• Directions for this task: Gather every line of the material that contains the string "rằng", copying each such line in full.

• Data for this exercise:
----------------

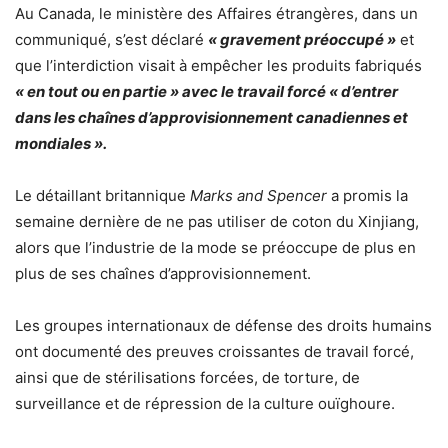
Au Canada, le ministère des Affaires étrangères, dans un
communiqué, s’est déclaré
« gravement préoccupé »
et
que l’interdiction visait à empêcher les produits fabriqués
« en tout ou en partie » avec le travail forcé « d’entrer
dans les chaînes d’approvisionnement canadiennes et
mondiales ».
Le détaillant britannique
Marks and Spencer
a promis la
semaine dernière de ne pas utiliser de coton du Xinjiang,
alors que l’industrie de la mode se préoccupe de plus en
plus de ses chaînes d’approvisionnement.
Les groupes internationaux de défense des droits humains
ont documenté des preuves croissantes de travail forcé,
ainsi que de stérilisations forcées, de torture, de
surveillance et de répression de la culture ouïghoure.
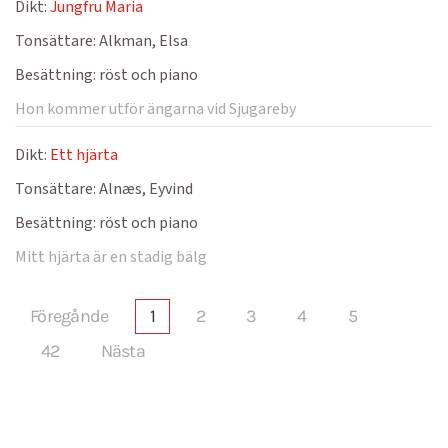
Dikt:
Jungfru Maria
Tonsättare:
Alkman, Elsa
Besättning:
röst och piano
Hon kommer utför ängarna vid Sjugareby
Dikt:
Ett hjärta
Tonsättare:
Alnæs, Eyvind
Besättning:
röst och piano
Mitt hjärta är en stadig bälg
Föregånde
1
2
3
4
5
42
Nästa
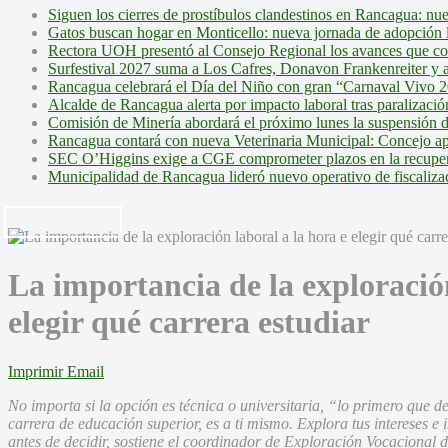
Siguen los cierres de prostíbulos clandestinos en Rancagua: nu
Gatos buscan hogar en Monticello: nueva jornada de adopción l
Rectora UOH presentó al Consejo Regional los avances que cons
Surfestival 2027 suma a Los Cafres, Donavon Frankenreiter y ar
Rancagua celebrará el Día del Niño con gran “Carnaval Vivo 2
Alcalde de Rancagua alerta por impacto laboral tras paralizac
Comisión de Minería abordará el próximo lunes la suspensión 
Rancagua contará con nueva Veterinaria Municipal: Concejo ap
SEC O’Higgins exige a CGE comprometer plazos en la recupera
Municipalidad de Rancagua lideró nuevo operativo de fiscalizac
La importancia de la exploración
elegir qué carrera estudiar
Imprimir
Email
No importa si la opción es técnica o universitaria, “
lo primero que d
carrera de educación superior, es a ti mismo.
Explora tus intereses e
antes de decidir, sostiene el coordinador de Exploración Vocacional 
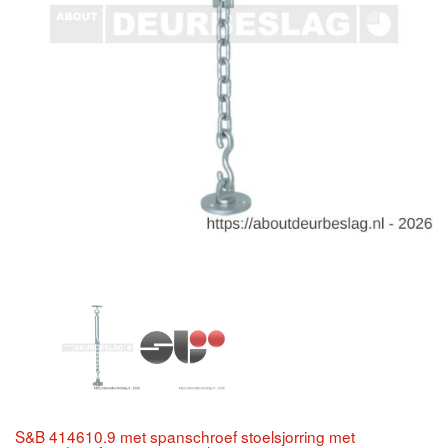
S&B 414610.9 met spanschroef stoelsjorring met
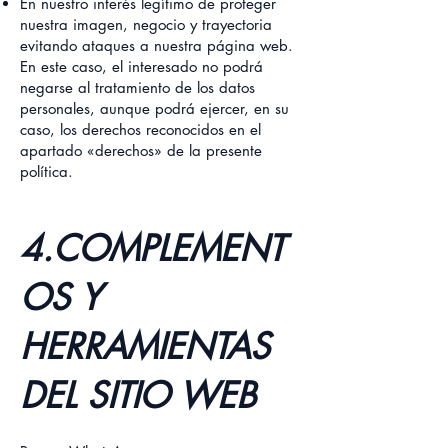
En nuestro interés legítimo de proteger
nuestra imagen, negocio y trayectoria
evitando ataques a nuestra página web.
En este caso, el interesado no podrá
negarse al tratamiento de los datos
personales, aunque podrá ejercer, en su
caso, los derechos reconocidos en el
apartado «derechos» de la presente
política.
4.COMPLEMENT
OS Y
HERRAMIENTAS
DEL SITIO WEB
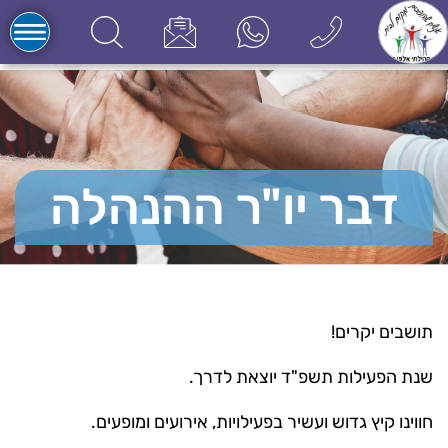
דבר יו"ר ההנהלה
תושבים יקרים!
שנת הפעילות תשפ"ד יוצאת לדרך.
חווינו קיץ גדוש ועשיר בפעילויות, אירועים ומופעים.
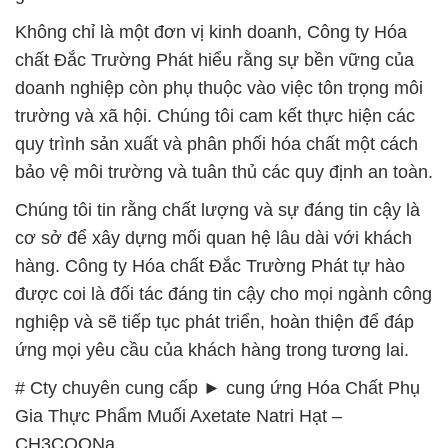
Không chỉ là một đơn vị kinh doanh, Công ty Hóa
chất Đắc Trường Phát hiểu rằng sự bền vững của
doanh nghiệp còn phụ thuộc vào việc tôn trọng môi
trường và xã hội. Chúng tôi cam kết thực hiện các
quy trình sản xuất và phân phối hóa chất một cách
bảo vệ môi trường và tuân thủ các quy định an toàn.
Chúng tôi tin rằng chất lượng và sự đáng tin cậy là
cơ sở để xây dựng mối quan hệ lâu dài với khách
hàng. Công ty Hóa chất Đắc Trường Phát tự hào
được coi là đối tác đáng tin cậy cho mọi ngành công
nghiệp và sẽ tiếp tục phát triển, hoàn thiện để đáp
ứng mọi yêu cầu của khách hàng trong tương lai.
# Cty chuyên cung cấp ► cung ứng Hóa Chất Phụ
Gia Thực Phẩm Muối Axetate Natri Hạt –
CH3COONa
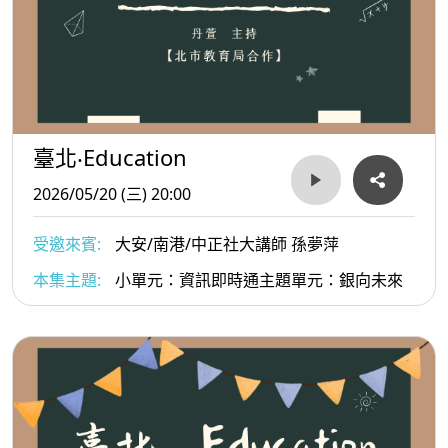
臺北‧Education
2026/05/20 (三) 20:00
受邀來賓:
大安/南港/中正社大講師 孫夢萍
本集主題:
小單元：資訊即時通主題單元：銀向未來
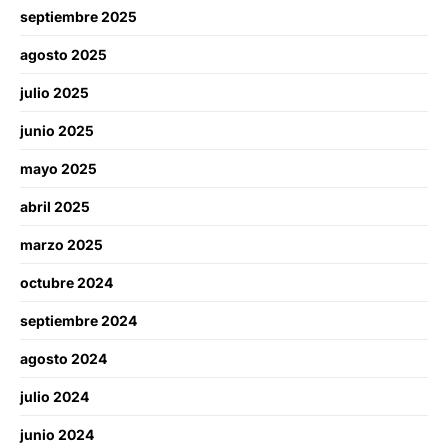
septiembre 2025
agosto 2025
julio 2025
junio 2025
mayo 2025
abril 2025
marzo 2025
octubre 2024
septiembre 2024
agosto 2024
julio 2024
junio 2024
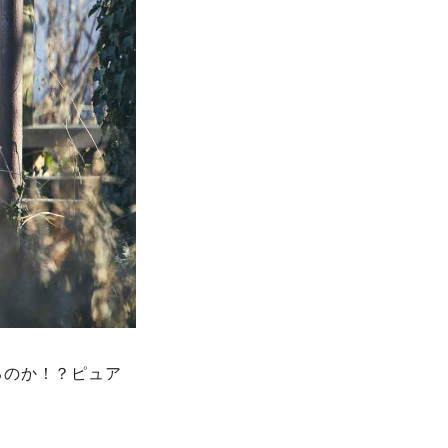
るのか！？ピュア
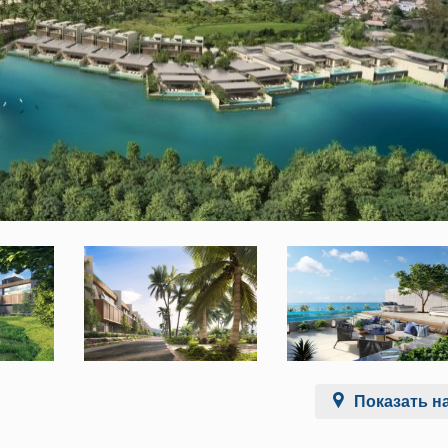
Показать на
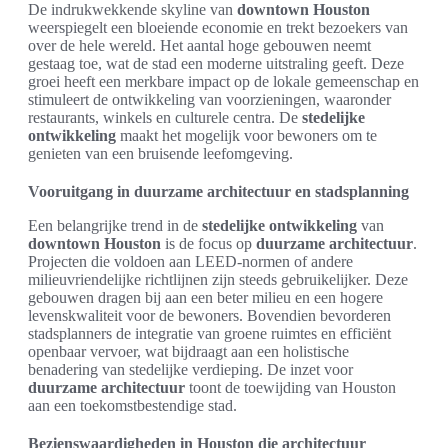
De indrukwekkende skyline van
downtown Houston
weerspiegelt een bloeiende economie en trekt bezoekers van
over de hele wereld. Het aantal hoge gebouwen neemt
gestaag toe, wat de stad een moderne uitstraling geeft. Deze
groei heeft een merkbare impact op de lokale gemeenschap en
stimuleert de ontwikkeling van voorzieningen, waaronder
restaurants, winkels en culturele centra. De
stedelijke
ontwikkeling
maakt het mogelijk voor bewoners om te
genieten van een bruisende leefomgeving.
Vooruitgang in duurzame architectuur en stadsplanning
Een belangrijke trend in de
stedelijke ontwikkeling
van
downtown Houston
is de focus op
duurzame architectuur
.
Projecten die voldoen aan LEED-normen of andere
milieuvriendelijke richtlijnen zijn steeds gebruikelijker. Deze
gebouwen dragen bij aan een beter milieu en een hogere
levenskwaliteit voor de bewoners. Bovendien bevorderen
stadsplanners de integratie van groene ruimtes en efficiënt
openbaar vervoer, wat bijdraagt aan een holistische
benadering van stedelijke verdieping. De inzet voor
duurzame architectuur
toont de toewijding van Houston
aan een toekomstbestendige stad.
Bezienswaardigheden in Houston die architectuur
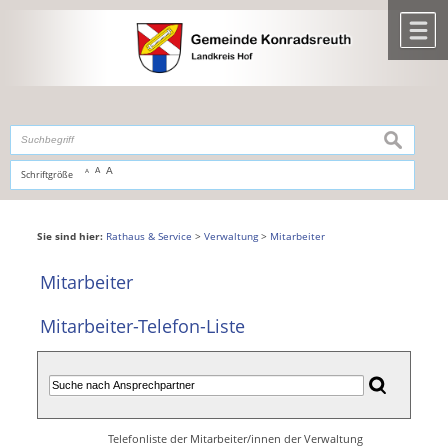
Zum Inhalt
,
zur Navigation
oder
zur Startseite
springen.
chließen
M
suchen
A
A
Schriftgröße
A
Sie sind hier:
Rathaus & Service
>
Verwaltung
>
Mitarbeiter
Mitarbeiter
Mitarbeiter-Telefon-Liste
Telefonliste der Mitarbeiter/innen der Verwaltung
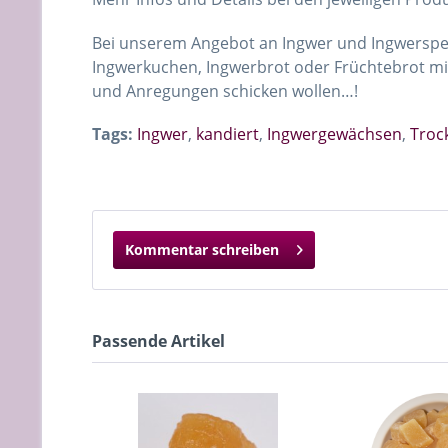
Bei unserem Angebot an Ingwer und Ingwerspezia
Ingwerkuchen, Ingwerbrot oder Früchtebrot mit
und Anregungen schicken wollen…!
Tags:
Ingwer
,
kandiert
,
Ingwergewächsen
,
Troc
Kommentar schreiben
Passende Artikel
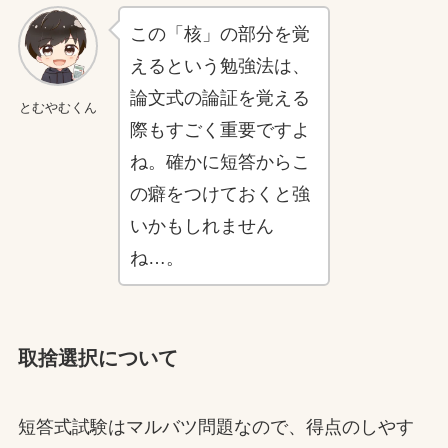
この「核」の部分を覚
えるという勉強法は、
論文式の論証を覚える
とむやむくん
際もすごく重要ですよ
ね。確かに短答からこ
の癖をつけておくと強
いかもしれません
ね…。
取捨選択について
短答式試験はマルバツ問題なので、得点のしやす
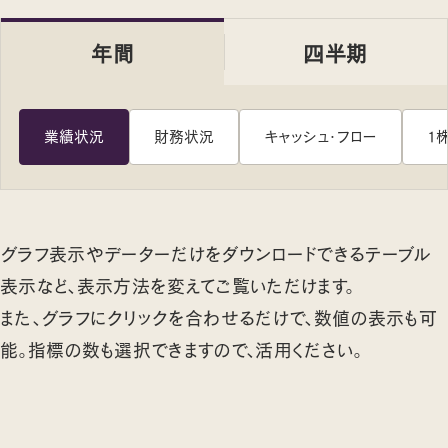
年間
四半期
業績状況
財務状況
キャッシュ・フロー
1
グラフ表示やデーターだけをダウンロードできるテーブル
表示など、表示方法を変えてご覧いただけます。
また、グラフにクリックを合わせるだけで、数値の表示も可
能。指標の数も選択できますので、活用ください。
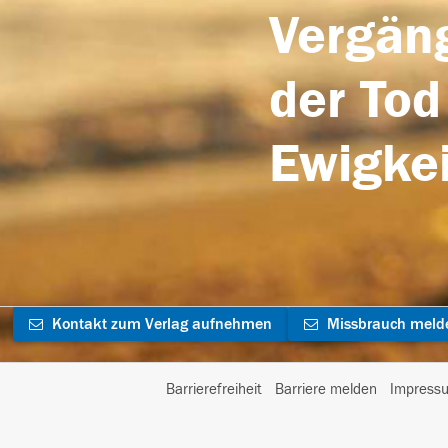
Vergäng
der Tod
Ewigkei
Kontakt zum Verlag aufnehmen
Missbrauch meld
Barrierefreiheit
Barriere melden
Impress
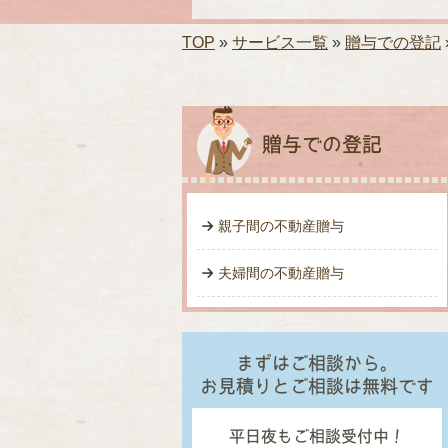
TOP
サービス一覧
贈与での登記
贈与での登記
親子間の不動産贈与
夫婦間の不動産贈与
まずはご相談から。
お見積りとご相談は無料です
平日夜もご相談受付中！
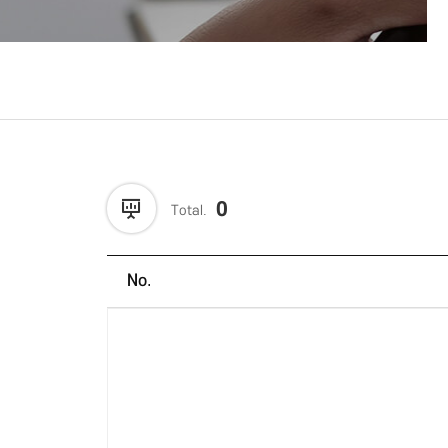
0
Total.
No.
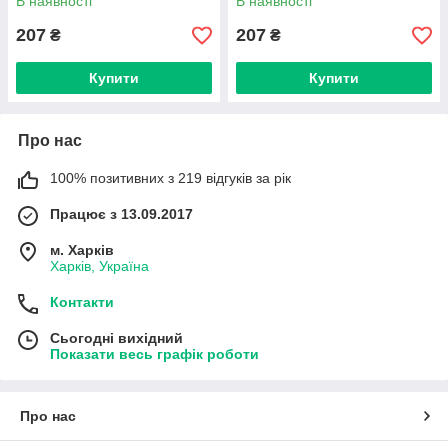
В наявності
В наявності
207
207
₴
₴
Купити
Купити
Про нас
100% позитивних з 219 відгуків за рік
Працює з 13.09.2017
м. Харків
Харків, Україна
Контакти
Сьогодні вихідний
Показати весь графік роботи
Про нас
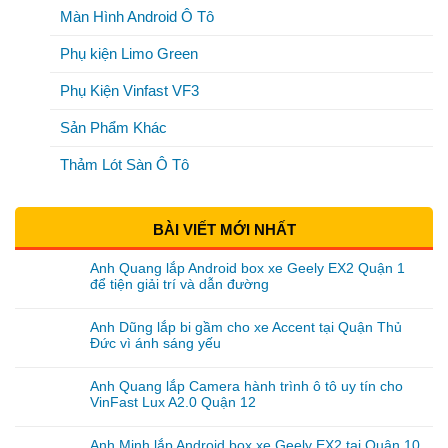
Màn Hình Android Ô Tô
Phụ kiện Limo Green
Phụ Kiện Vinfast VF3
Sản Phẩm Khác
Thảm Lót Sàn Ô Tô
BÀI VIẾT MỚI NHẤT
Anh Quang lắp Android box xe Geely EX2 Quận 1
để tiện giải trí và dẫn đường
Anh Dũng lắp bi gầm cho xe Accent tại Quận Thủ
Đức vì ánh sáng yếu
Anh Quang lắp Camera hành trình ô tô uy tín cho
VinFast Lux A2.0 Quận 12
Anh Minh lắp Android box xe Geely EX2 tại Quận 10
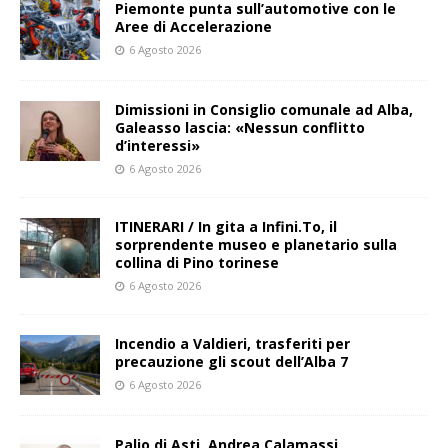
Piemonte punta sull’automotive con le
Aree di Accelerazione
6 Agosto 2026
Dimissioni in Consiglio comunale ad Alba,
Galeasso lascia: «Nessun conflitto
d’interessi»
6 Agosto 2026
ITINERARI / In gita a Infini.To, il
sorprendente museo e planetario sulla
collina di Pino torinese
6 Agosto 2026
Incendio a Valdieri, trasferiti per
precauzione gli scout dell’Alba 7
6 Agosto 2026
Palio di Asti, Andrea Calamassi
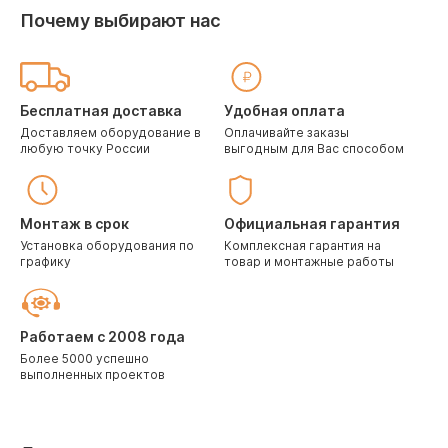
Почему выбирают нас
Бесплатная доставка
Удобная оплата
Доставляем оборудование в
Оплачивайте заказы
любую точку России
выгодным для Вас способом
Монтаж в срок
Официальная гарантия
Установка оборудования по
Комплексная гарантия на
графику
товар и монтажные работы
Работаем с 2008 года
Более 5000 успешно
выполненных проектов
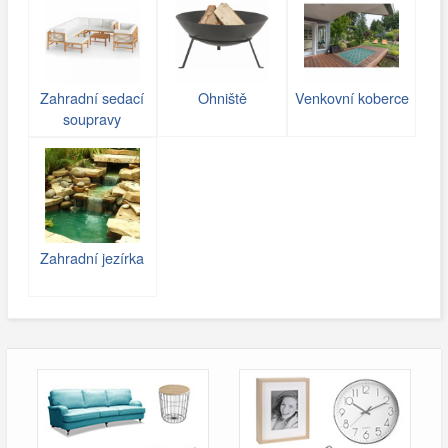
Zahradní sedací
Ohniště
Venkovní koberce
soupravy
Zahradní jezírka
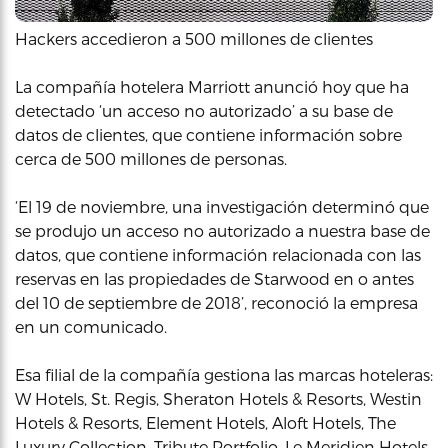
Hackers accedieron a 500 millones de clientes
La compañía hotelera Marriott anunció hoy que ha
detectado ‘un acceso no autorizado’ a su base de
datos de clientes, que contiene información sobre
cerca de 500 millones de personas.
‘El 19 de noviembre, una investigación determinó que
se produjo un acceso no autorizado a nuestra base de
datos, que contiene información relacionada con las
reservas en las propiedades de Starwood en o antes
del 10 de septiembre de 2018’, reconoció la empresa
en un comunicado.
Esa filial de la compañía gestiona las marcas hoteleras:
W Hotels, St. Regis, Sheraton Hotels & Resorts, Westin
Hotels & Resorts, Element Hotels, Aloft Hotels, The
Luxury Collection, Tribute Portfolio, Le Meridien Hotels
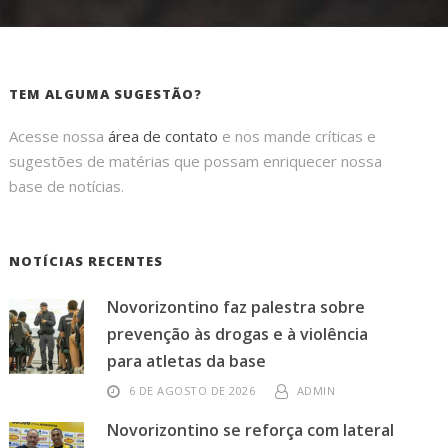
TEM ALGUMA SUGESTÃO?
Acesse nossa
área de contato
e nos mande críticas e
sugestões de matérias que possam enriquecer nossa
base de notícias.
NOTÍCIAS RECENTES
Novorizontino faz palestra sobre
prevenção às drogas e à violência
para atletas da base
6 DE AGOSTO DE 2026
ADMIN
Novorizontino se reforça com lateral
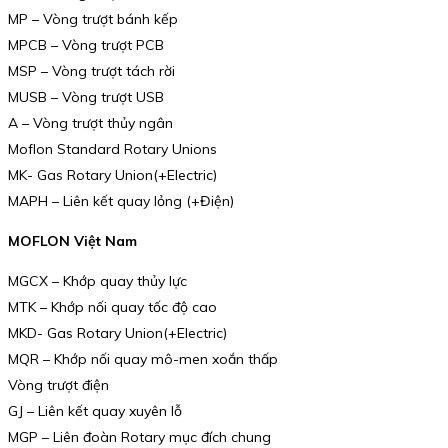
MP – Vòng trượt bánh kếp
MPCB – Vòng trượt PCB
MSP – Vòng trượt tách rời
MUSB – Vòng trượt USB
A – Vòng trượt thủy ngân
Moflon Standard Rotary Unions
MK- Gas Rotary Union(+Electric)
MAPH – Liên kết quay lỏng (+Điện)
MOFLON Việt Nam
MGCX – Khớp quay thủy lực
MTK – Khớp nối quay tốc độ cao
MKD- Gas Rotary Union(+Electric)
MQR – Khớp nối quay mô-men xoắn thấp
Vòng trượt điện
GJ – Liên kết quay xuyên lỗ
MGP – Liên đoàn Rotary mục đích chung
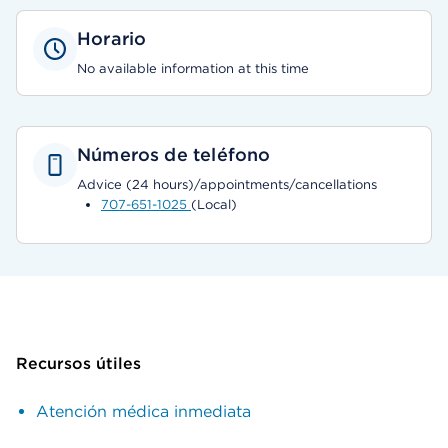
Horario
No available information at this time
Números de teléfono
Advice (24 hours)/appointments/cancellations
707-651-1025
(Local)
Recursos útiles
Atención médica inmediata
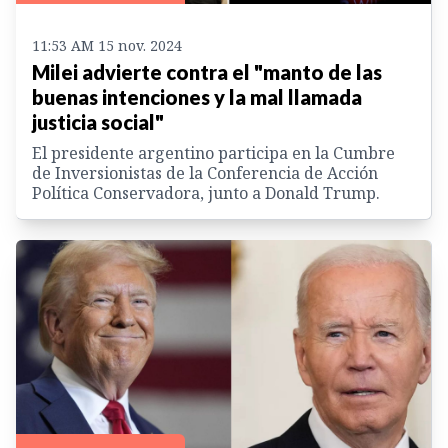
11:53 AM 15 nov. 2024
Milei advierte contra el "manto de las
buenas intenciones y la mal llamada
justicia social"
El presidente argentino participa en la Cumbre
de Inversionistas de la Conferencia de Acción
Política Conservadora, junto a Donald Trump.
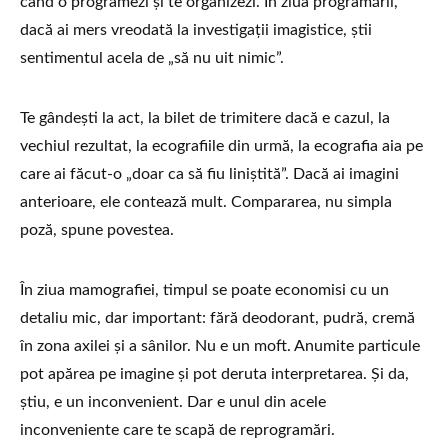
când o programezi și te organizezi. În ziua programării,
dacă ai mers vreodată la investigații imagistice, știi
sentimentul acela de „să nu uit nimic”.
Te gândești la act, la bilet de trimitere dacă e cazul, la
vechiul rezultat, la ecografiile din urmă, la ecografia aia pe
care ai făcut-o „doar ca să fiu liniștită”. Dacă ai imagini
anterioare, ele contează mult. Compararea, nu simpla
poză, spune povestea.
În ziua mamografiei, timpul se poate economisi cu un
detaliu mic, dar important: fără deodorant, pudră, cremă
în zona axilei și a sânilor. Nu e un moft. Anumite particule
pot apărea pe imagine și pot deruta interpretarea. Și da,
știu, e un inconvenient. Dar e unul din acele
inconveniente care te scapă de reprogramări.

----------------

• Exercise solution:
chất Đắc Trường Phát hiểu rằng sự bền vững của
Chúng tôi tin rằng chất lượng và sự đáng tin cậy là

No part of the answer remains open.